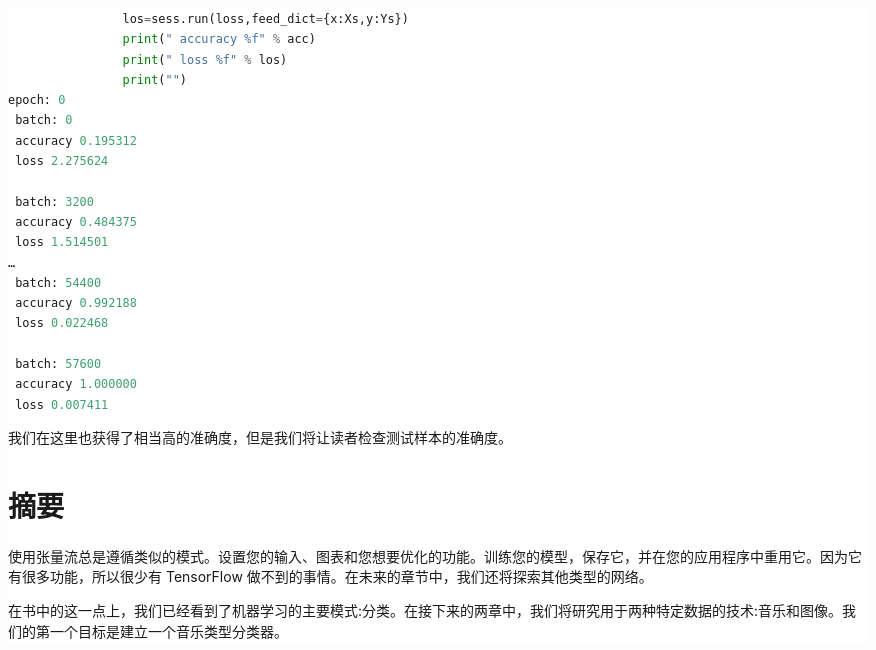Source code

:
 ```py
                los=sess.run(loss,feed_dict={x:Xs,y:Ys})
                print(" accuracy %f" % acc)
                print(" loss %f" % los)
                print("")
epoch: 0
 batch: 0
 accuracy 0.195312
 loss 2.275624

 batch: 3200
 accuracy 0.484375
 loss 1.514501
…
 batch: 54400
 accuracy 0.992188
 loss 0.022468

 batch: 57600
 accuracy 1.000000
 loss 0.007411
```

我们在这里也获得了相当高的准确度，但是我们将让读者检查测试样本的准确度。

# 摘要

使用张量流总是遵循类似的模式。设置您的输入、图表和您想要优化的功能。训练您的模型，保存它，并在您的应用程序中重用它。因为它有很多功能，所以很少有 TensorFlow 做不到的事情。在未来的章节中，我们还将探索其他类型的网络。

在书中的这一点上，我们已经看到了机器学习的主要模式:分类。在接下来的两章中，我们将研究用于两种特定数据的技术:音乐和图像。我们的第一个目标是建立一个音乐类型分类器。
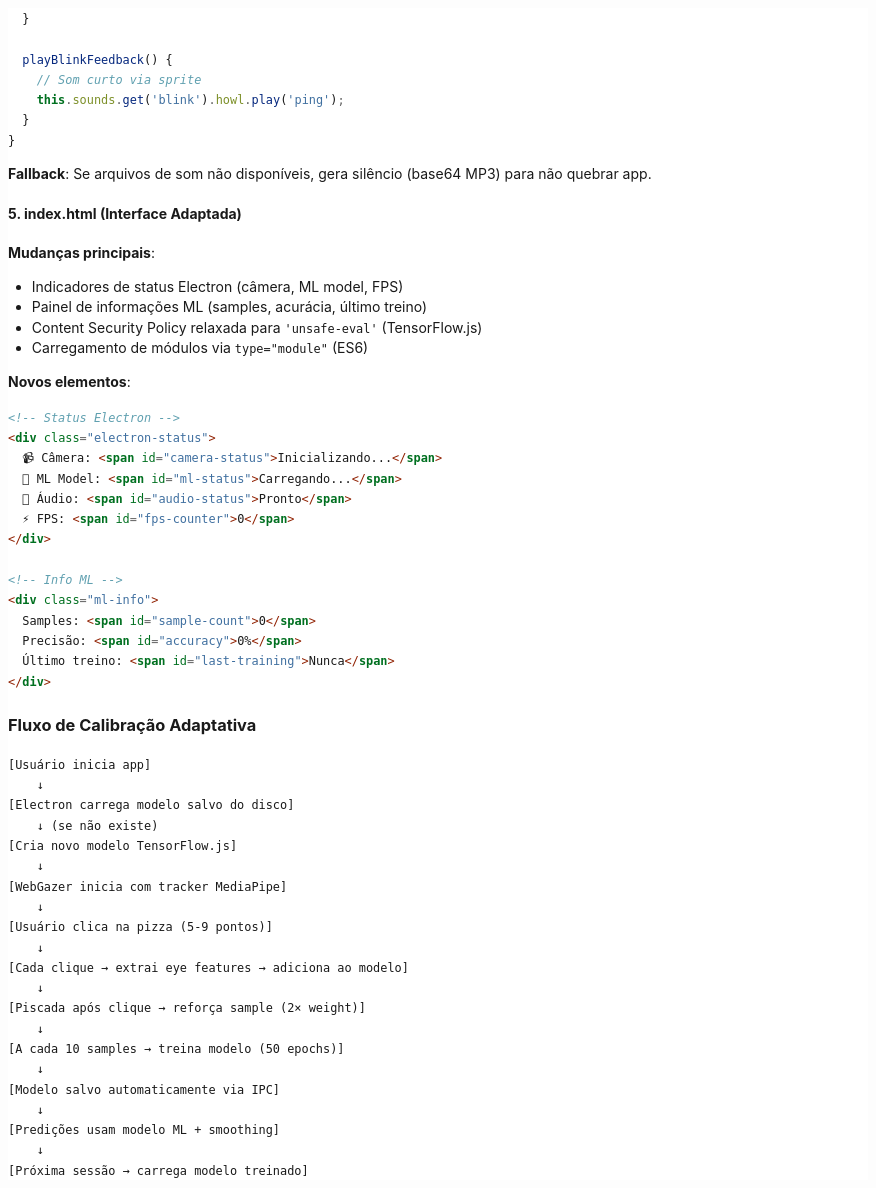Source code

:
 ```javascript
  }

  playBlinkFeedback() {
    // Som curto via sprite
    this.sounds.get('blink').howl.play('ping');
  }
}
```

**Fallback**: Se arquivos de som não disponíveis, gera silêncio (base64 MP3) para não quebrar app.

#### 5. **index.html** (Interface Adaptada)
**Mudanças principais**:
- Indicadores de status Electron (câmera, ML model, FPS)
- Painel de informações ML (samples, acurácia, último treino)
- Content Security Policy relaxada para `'unsafe-eval'` (TensorFlow.js)
- Carregamento de módulos via `type="module"` (ES6)

**Novos elementos**:
```html
<!-- Status Electron -->
<div class="electron-status">
  📹 Câmera: <span id="camera-status">Inicializando...</span>
  🧠 ML Model: <span id="ml-status">Carregando...</span>
  🎵 Áudio: <span id="audio-status">Pronto</span>
  ⚡ FPS: <span id="fps-counter">0</span>
</div>

<!-- Info ML -->
<div class="ml-info">
  Samples: <span id="sample-count">0</span>
  Precisão: <span id="accuracy">0%</span>
  Último treino: <span id="last-training">Nunca</span>
</div>
```

### Fluxo de Calibração Adaptativa

```
[Usuário inicia app] 
    ↓
[Electron carrega modelo salvo do disco]
    ↓ (se não existe)
[Cria novo modelo TensorFlow.js]
    ↓
[WebGazer inicia com tracker MediaPipe]
    ↓
[Usuário clica na pizza (5-9 pontos)]
    ↓
[Cada clique → extrai eye features → adiciona ao modelo]
    ↓
[Piscada após clique → reforça sample (2× weight)]
    ↓
[A cada 10 samples → treina modelo (50 epochs)]
    ↓
[Modelo salvo automaticamente via IPC]
    ↓
[Predições usam modelo ML + smoothing]
    ↓
[Próxima sessão → carrega modelo treinado]
```
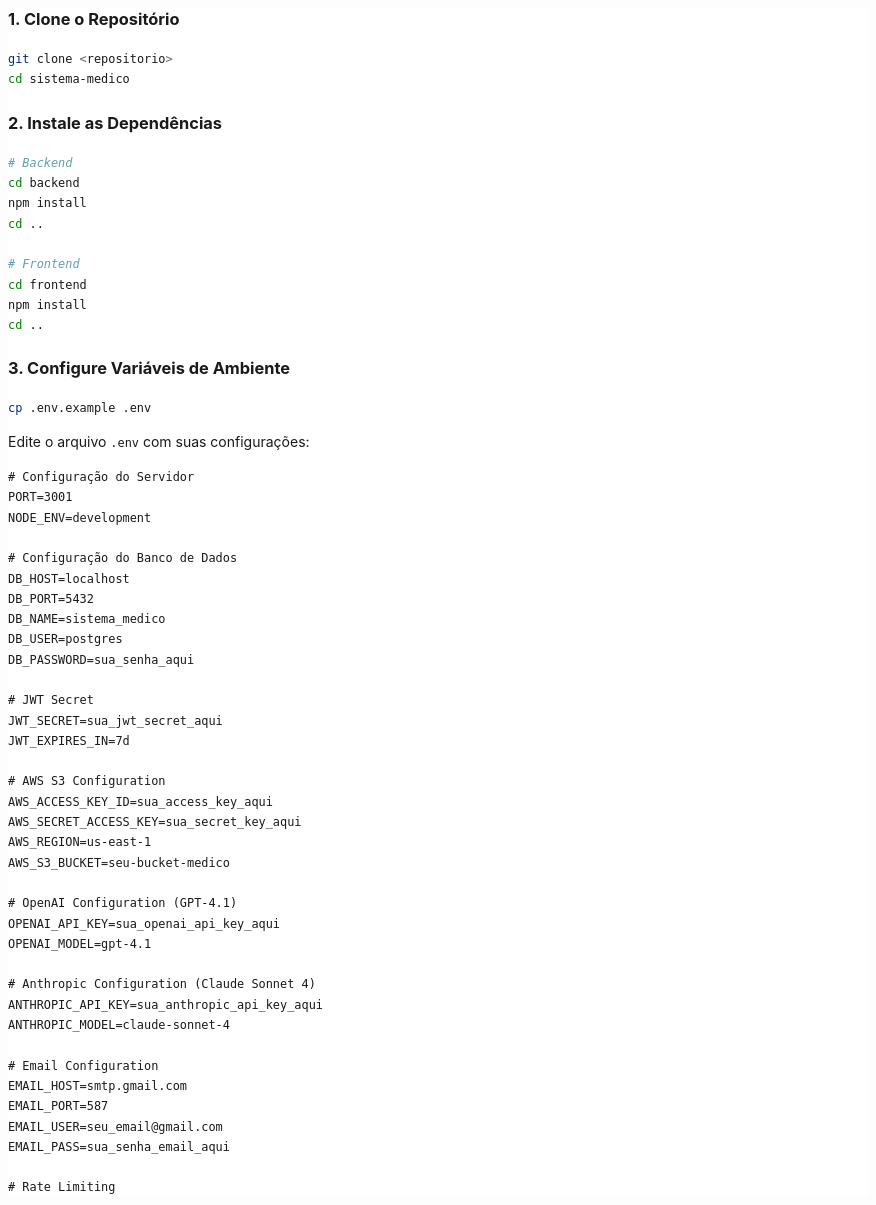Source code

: ### 1. Clone o Repositório

```bash
git clone <repositorio>
cd sistema-medico
```

### 2. Instale as Dependências

```bash
# Backend
cd backend
npm install
cd ..

# Frontend
cd frontend
npm install
cd ..
```

### 3. Configure Variáveis de Ambiente

```bash
cp .env.example .env
```

Edite o arquivo `.env` com suas configurações:

```env
# Configuração do Servidor
PORT=3001
NODE_ENV=development

# Configuração do Banco de Dados
DB_HOST=localhost
DB_PORT=5432
DB_NAME=sistema_medico
DB_USER=postgres
DB_PASSWORD=sua_senha_aqui

# JWT Secret
JWT_SECRET=sua_jwt_secret_aqui
JWT_EXPIRES_IN=7d

# AWS S3 Configuration
AWS_ACCESS_KEY_ID=sua_access_key_aqui
AWS_SECRET_ACCESS_KEY=sua_secret_key_aqui
AWS_REGION=us-east-1
AWS_S3_BUCKET=seu-bucket-medico

# OpenAI Configuration (GPT-4.1)
OPENAI_API_KEY=sua_openai_api_key_aqui
OPENAI_MODEL=gpt-4.1

# Anthropic Configuration (Claude Sonnet 4)
ANTHROPIC_API_KEY=sua_anthropic_api_key_aqui
ANTHROPIC_MODEL=claude-sonnet-4

# Email Configuration
EMAIL_HOST=smtp.gmail.com
EMAIL_PORT=587
EMAIL_USER=seu_email@gmail.com
EMAIL_PASS=sua_senha_email_aqui

# Rate Limiting
```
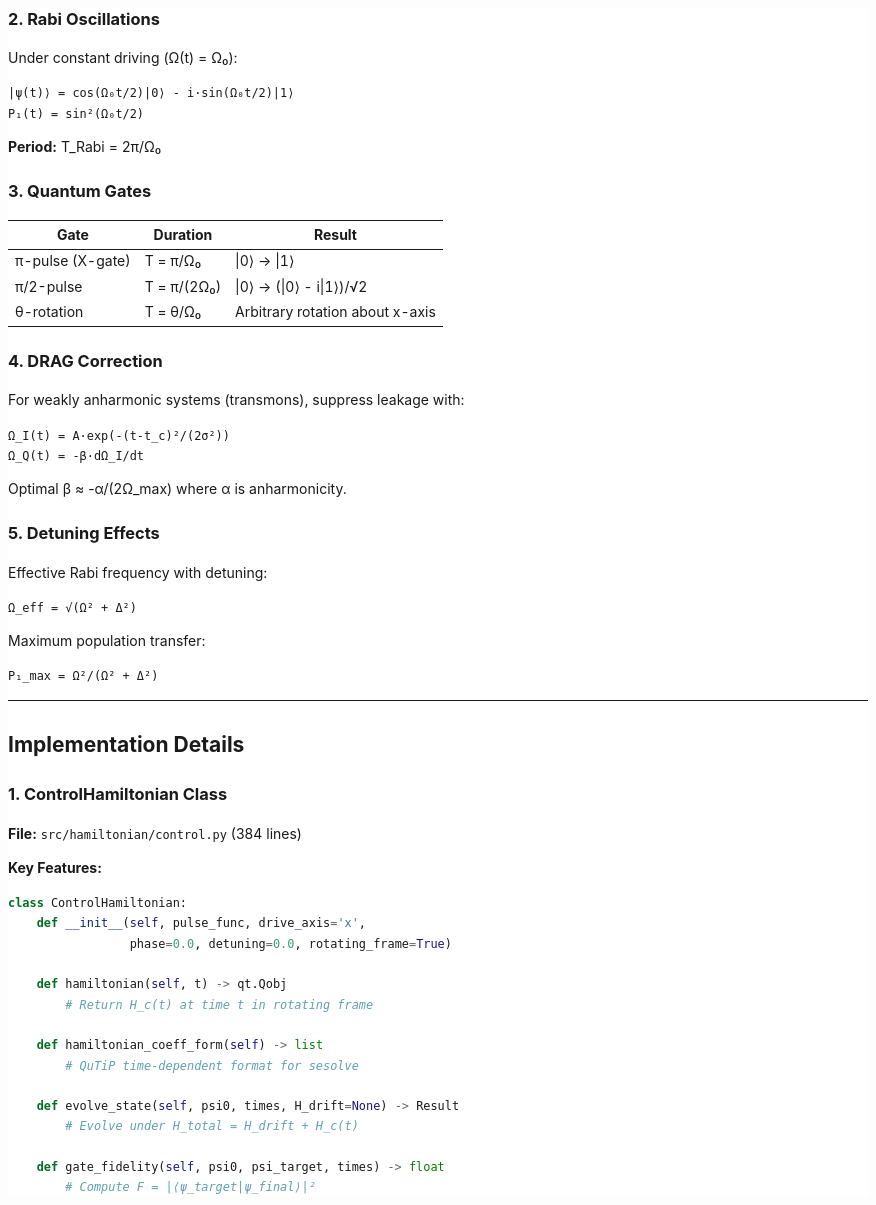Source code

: ### 2. Rabi Oscillations

Under constant driving (Ω(t) = Ω₀):
```
|ψ(t)⟩ = cos(Ω₀t/2)|0⟩ - i·sin(Ω₀t/2)|1⟩
P₁(t) = sin²(Ω₀t/2)
```

**Period:** T_Rabi = 2π/Ω₀

### 3. Quantum Gates

| Gate | Duration | Result |
|------|----------|--------|
| π-pulse (X-gate) | T = π/Ω₀ | \|0⟩ → \|1⟩ |
| π/2-pulse | T = π/(2Ω₀) | \|0⟩ → (\|0⟩ - i\|1⟩)/√2 |
| θ-rotation | T = θ/Ω₀ | Arbitrary rotation about x-axis |

### 4. DRAG Correction

For weakly anharmonic systems (transmons), suppress leakage with:
```
Ω_I(t) = A·exp(-(t-t_c)²/(2σ²))
Ω_Q(t) = -β·dΩ_I/dt
```

Optimal β ≈ -α/(2Ω_max) where α is anharmonicity.

### 5. Detuning Effects

Effective Rabi frequency with detuning:
```
Ω_eff = √(Ω² + Δ²)
```

Maximum population transfer:
```
P₁_max = Ω²/(Ω² + Δ²)
```

---

## Implementation Details

### 1. ControlHamiltonian Class

**File:** `src/hamiltonian/control.py` (384 lines)

**Key Features:**
```python
class ControlHamiltonian:
    def __init__(self, pulse_func, drive_axis='x', 
                 phase=0.0, detuning=0.0, rotating_frame=True)
    
    def hamiltonian(self, t) -> qt.Qobj
        # Return H_c(t) at time t in rotating frame
    
    def hamiltonian_coeff_form(self) -> list
        # QuTiP time-dependent format for sesolve
    
    def evolve_state(self, psi0, times, H_drift=None) -> Result
        # Evolve under H_total = H_drift + H_c(t)
    
    def gate_fidelity(self, psi0, psi_target, times) -> float
        # Compute F = |⟨ψ_target|ψ_final⟩|²
```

▶ **Problem**: Leave the pictures out and output the rest of the data word for word.

▶ **Result for this task**:
Source code

:
 ```py
                los=sess.run(loss,feed_dict={x:Xs,y:Ys})
                print(" accuracy %f" % acc)
                print(" loss %f" % los)
                print("")
epoch: 0
 batch: 0
 accuracy 0.195312
 loss 2.275624

 batch: 3200
 accuracy 0.484375
 loss 1.514501
…
 batch: 54400
 accuracy 0.992188
 loss 0.022468

 batch: 57600
 accuracy 1.000000
 loss 0.007411
```

我们在这里也获得了相当高的准确度，但是我们将让读者检查测试样本的准确度。

# 摘要

使用张量流总是遵循类似的模式。设置您的输入、图表和您想要优化的功能。训练您的模型，保存它，并在您的应用程序中重用它。因为它有很多功能，所以很少有 TensorFlow 做不到的事情。在未来的章节中，我们还将探索其他类型的网络。

在书中的这一点上，我们已经看到了机器学习的主要模式:分类。在接下来的两章中，我们将研究用于两种特定数据的技术:音乐和图像。我们的第一个目标是建立一个音乐类型分类器。
Source code

:
 ```javascript
  }

  playBlinkFeedback() {
    // Som curto via sprite
    this.sounds.get('blink').howl.play('ping');
  }
}
```

**Fallback**: Se arquivos de som não disponíveis, gera silêncio (base64 MP3) para não quebrar app.

#### 5. **index.html** (Interface Adaptada)
**Mudanças principais**:
- Indicadores de status Electron (câmera, ML model, FPS)
- Painel de informações ML (samples, acurácia, último treino)
- Content Security Policy relaxada para `'unsafe-eval'` (TensorFlow.js)
- Carregamento de módulos via `type="module"` (ES6)

**Novos elementos**:
```html
<!-- Status Electron -->
<div class="electron-status">
  📹 Câmera: <span id="camera-status">Inicializando...</span>
  🧠 ML Model: <span id="ml-status">Carregando...</span>
  🎵 Áudio: <span id="audio-status">Pronto</span>
  ⚡ FPS: <span id="fps-counter">0</span>
</div>

<!-- Info ML -->
<div class="ml-info">
  Samples: <span id="sample-count">0</span>
  Precisão: <span id="accuracy">0%</span>
  Último treino: <span id="last-training">Nunca</span>
</div>
```

### Fluxo de Calibração Adaptativa

```
[Usuário inicia app] 
    ↓
[Electron carrega modelo salvo do disco]
    ↓ (se não existe)
[Cria novo modelo TensorFlow.js]
    ↓
[WebGazer inicia com tracker MediaPipe]
    ↓
[Usuário clica na pizza (5-9 pontos)]
    ↓
[Cada clique → extrai eye features → adiciona ao modelo]
    ↓
[Piscada após clique → reforça sample (2× weight)]
    ↓
[A cada 10 samples → treina modelo (50 epochs)]
    ↓
[Modelo salvo automaticamente via IPC]
    ↓
[Predições usam modelo ML + smoothing]
    ↓
[Próxima sessão → carrega modelo treinado]
```
Source code

: ### 1. Clone o Repositório

```bash
git clone <repositorio>
cd sistema-medico
```

### 2. Instale as Dependências

```bash
# Backend
cd backend
npm install
cd ..

# Frontend
cd frontend
npm install
cd ..
```

### 3. Configure Variáveis de Ambiente

```bash
cp .env.example .env
```

Edite o arquivo `.env` com suas configurações:

```env
# Configuração do Servidor
PORT=3001
NODE_ENV=development

# Configuração do Banco de Dados
DB_HOST=localhost
DB_PORT=5432
DB_NAME=sistema_medico
DB_USER=postgres
DB_PASSWORD=sua_senha_aqui

# JWT Secret
JWT_SECRET=sua_jwt_secret_aqui
JWT_EXPIRES_IN=7d

# AWS S3 Configuration
AWS_ACCESS_KEY_ID=sua_access_key_aqui
AWS_SECRET_ACCESS_KEY=sua_secret_key_aqui
AWS_REGION=us-east-1
AWS_S3_BUCKET=seu-bucket-medico

# OpenAI Configuration (GPT-4.1)
OPENAI_API_KEY=sua_openai_api_key_aqui
OPENAI_MODEL=gpt-4.1

# Anthropic Configuration (Claude Sonnet 4)
ANTHROPIC_API_KEY=sua_anthropic_api_key_aqui
ANTHROPIC_MODEL=claude-sonnet-4

# Email Configuration
EMAIL_HOST=smtp.gmail.com
EMAIL_PORT=587
EMAIL_USER=seu_email@gmail.com
EMAIL_PASS=sua_senha_email_aqui

# Rate Limiting
```
Source code

: ### 2. Rabi Oscillations

Under constant driving (Ω(t) = Ω₀):
```
|ψ(t)⟩ = cos(Ω₀t/2)|0⟩ - i·sin(Ω₀t/2)|1⟩
P₁(t) = sin²(Ω₀t/2)
```

**Period:** T_Rabi = 2π/Ω₀

### 3. Quantum Gates

| Gate | Duration | Result |
|------|----------|--------|
| π-pulse (X-gate) | T = π/Ω₀ | \|0⟩ → \|1⟩ |
| π/2-pulse | T = π/(2Ω₀) | \|0⟩ → (\|0⟩ - i\|1⟩)/√2 |
| θ-rotation | T = θ/Ω₀ | Arbitrary rotation about x-axis |

### 4. DRAG Correction

For weakly anharmonic systems (transmons), suppress leakage with:
```
Ω_I(t) = A·exp(-(t-t_c)²/(2σ²))
Ω_Q(t) = -β·dΩ_I/dt
```

Optimal β ≈ -α/(2Ω_max) where α is anharmonicity.

### 5. Detuning Effects

Effective Rabi frequency with detuning:
```
Ω_eff = √(Ω² + Δ²)
```

Maximum population transfer:
```
P₁_max = Ω²/(Ω² + Δ²)
```

---

## Implementation Details

### 1. ControlHamiltonian Class

**File:** `src/hamiltonian/control.py` (384 lines)

**Key Features:**
```python
class ControlHamiltonian:
    def __init__(self, pulse_func, drive_axis='x', 
                 phase=0.0, detuning=0.0, rotating_frame=True)
    
    def hamiltonian(self, t) -> qt.Qobj
        # Return H_c(t) at time t in rotating frame
    
    def hamiltonian_coeff_form(self) -> list
        # QuTiP time-dependent format for sesolve
    
    def evolve_state(self, psi0, times, H_drift=None) -> Result
        # Evolve under H_total = H_drift + H_c(t)
    
    def gate_fidelity(self, psi0, psi_target, times) -> float
        # Compute F = |⟨ψ_target|ψ_final⟩|²
```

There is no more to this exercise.